Distress experienced during prostate cancer screening: A study measured the anxiety and general quality of life experienced by 220 men with a family history of prostate cancer while undergoing prostate cancer screening with PSA tests.[29] In this group, 20% of the men experienced a moderate deterioration in their anxiety scores, and 20% experienced a minimal deterioration in health-related quality of life (HRQOL). The average period between assessments was 35 days, which encompassed PSA testing and a wait for results that averaged 15.6 days. Only men with normal PSA values (4 ng/mL or less) were assessed. Factors associated with deterioration in HRQOL included being aged 50 to 60 years, having more than two relatives with prostate cancer, having an anxious personality, being well-educated, and having no children presently living at home.
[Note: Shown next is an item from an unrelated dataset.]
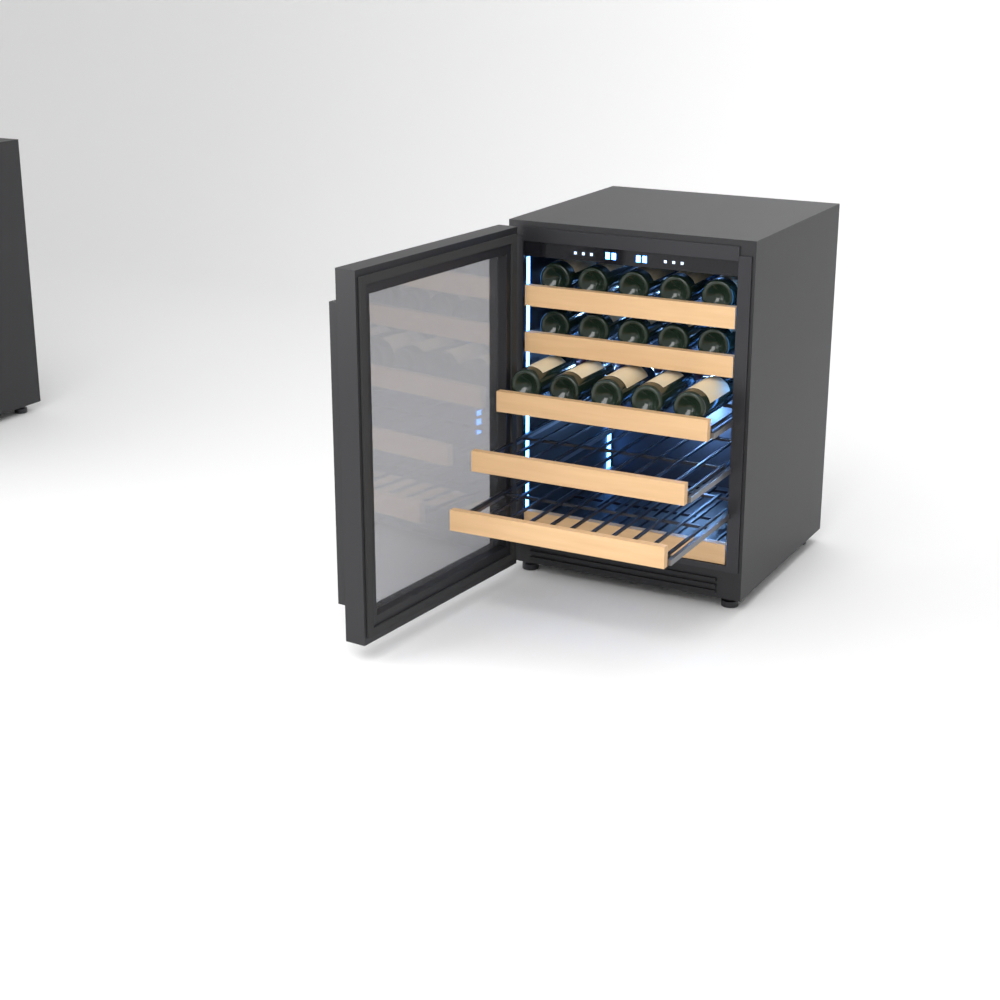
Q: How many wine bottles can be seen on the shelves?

These authors stress that analysis of the impact of screening on first-degree relatives should not rely solely on mean changes in scores, which may “mask diversity among responses, as illustrated by the proportion of subjects worsening during the screening process.” Given that these were men receiving what was considered a normal result and that a subset of men experienced screening-associated distress, this study suggests that interventions to reduce screening-related distress may be needed to encourage men at increased hereditary risk to comply with repeated requests for screening.

A study in the United Kingdom assessed predictors of psychological morbidity and screening adherence in first-degree relatives of men with prostate cancer participating in a PSA screening study. One hundred twenty-eight first-degree relatives completed measures assessing psychological morbidity, barriers, benefits, knowledge of PSA screening, and perceived susceptibility to prostate cancer. Overall, 18 men (14%) scored above the threshold for psychiatric morbidity, consistent with normal population ranges. Cancer worry was positively associated with health anxiety, perceived risk, and subjective stress. However, psychological morbidity did not predict PSA screening adherence. Only past screening behavior was found to be associated with PSA screening adherence.[34]